Pada awalnya saya merasa tuntutan yang mengharuskan saya untuk bisa bergaul dengan masyarakat adalah masalah, terutama dalam hal berbasa-basi dan hadir di setiap acara desa. Saya merasa mengalami cultural shock, sebagai anak ‘kota’ yang tiba-tiba harus hidup di desa dengan segala budaya dan nilai yang berbeda. Namun, lama-lama saya merasa ada transisi yang cukup smooth – seperti berbincang dengan Ibu pondokan dan keluarga, dengan Ibu-Ibu pengajian, bermain bersama pemuda-pemudi dan anak-anak di sana. Saya merasa hal-hal seperti itu tidak salah untuk dilakukan. Kemudian saya sadar, ternyata saya hanya butuh sedikit waktu untuk terbiasa.
Tinggal di desa selama kurang lebih dua bulan, saya menemukan pola hidup yang berbeda dengan yang saya temukan di tempat saya belajar. Tinggal di desa menuntut saya untuk lebih banyak berbicara, berbicang, dan berkomunikasi dengan masyarakat terutama dengan Bapak dan Ibu pondokan tempat saya tinggal. Saya bisa dengan mudahnya hapal nama seseorang karena interaksi dan komunikasi yang terjadi di antara kami berjalan baik dan cukup sering. Jelas berbeda dengan di kota, interaksi jarang dan nama tetanggapun tidak pernah mau cari tahu.
Jadi saya melihat manusia mempunyai kemampuan untuk beradaptasi. Nilai atau kebudayaan bukanlah sesuatu yang absolut, bukan sesuatu yang ‘kalau sudah dari sananya begitu’ tidak bisa berubah. Itulah Indonesia. Saya melihat kultur dan nilai itu fluid, dan yang menentukan dan memilih adalah kita.
Saya sadar bahwa supaya diterima oleh orang lain atau masyarakat, kita harus bisa akrab dengan mereka, salah satu caranya yaitu dengan mulai berbasa-basi. Walaupun hanya basa-basi dan lips service saja tapi bisa mengakrabkan dan mendekatkan. Karena dari basa-basi, obrolan bisa merembet kemana saja, dan dengan basa-basi, keberadaan kita bisa cukup diterima oleh orang lain. Kita hidup bermasyarakat, maka kita harus bersikap bermasyarakat.

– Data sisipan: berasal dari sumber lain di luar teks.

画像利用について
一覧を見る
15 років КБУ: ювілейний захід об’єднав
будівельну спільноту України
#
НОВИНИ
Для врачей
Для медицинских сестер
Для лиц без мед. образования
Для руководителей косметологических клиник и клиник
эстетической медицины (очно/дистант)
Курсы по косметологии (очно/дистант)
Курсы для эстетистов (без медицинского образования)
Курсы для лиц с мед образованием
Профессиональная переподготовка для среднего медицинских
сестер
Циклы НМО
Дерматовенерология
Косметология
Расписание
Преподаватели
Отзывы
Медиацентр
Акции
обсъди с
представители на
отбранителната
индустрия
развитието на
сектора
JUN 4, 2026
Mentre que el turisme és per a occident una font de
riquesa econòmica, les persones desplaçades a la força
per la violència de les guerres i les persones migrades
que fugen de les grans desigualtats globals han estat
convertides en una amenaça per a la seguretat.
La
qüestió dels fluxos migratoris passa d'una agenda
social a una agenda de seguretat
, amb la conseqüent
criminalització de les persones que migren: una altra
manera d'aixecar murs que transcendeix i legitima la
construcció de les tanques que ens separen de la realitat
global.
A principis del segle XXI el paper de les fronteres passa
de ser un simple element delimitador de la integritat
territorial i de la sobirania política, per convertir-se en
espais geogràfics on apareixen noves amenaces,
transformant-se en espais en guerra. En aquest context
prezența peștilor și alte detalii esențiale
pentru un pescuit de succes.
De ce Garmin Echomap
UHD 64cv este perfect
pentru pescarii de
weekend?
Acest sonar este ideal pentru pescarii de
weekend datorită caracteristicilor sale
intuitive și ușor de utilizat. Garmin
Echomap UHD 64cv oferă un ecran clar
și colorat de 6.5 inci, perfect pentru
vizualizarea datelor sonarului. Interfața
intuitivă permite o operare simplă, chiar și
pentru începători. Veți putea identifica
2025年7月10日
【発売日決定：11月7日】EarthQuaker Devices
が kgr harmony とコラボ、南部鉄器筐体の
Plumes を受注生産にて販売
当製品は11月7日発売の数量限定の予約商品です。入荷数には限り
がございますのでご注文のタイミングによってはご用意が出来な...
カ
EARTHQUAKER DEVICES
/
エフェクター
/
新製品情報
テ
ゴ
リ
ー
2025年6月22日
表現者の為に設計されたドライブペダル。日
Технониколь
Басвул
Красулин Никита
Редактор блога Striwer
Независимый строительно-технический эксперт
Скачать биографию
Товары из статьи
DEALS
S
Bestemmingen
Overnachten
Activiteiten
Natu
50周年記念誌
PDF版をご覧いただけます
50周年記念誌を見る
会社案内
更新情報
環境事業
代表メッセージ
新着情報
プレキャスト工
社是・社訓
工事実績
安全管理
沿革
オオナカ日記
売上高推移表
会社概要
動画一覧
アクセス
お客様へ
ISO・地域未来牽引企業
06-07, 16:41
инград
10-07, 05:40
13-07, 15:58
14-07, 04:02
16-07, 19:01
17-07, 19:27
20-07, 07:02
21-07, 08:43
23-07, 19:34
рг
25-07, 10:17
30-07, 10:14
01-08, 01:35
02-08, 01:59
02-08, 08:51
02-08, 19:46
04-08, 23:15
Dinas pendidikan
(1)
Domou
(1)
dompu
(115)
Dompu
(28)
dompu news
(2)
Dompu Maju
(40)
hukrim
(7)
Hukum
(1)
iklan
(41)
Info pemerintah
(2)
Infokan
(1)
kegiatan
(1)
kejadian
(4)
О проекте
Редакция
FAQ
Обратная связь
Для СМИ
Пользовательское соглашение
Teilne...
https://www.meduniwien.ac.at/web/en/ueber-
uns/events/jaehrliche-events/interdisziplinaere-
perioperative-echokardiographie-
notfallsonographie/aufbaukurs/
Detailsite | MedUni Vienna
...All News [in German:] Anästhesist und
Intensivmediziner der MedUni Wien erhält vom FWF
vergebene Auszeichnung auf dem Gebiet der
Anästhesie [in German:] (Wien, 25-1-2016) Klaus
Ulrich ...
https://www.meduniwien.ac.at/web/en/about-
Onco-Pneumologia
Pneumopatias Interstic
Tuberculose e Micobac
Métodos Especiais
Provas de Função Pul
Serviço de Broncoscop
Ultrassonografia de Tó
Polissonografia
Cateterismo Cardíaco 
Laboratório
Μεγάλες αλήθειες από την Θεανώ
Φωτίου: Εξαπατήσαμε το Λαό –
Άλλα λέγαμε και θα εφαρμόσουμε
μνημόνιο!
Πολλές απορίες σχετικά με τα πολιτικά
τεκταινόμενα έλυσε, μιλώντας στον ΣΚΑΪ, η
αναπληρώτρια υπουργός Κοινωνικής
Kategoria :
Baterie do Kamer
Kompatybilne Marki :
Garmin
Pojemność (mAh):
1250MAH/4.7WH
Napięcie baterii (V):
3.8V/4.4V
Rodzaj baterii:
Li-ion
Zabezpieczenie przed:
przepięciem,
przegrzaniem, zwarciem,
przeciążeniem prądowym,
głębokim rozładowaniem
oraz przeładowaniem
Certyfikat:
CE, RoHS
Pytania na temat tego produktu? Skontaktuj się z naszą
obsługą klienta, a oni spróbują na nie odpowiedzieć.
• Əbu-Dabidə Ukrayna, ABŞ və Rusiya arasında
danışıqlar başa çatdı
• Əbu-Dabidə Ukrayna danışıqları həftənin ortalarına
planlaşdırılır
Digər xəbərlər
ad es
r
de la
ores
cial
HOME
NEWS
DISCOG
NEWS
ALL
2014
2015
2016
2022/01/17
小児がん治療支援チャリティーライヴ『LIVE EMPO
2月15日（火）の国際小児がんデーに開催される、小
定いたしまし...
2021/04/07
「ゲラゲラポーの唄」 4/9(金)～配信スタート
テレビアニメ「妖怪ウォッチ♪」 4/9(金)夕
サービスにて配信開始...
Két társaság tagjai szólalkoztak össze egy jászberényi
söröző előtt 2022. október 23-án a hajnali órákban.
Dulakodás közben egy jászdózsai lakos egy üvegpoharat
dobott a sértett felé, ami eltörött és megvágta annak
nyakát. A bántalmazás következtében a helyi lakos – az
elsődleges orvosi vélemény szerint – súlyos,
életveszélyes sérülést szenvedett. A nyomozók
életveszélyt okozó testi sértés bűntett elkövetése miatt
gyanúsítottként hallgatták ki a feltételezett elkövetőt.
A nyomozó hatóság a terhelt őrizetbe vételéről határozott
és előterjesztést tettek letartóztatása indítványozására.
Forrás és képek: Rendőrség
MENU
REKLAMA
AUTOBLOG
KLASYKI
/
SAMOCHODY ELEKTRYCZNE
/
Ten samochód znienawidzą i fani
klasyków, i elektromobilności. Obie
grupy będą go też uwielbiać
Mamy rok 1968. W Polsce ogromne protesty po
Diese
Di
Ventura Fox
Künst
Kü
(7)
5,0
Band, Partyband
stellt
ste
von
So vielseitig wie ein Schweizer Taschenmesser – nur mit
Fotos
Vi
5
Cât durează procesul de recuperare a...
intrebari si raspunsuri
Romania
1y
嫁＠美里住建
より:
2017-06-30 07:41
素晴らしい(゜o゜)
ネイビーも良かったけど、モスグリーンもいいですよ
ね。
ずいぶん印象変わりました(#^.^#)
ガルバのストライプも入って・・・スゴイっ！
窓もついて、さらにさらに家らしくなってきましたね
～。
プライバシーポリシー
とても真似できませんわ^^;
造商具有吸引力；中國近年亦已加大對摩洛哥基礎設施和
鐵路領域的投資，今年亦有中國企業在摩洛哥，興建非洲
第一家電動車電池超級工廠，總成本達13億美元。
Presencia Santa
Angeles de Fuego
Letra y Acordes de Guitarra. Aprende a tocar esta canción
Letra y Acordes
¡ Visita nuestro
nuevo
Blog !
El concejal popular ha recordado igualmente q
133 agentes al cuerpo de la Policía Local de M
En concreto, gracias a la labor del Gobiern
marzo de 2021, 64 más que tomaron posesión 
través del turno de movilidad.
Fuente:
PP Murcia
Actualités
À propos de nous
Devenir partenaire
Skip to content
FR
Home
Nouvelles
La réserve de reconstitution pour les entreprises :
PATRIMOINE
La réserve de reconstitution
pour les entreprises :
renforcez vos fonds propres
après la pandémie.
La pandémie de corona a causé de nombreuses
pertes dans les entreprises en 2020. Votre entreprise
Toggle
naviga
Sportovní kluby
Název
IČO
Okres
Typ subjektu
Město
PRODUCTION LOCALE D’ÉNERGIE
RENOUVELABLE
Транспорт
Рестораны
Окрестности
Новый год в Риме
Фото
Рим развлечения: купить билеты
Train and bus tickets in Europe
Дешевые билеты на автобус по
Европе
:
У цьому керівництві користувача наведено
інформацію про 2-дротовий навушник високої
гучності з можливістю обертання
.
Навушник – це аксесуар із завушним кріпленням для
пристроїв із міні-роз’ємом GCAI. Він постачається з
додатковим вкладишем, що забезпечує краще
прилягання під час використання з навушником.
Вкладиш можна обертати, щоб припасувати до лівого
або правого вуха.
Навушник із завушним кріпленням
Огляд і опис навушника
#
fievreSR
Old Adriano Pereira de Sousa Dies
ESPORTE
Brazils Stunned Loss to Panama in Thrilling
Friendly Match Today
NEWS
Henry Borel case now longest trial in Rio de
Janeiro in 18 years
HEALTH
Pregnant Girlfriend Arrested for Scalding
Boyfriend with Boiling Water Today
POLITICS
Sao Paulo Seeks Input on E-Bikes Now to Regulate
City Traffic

Supaya saya lebih bermasyarakat di bangsa yang bermasyarakat ini, mungkin yang akan saya lakukan nanti adalah menyapa orang-orang di kantor, mengajak ngobrol terlebih dahulu orang yang duduk di sebelah saya, dan menyimpan handphone saat saya sedang mengobrol dengan orang lain. Semoga saya bisa terbiasa untuk basa-basi.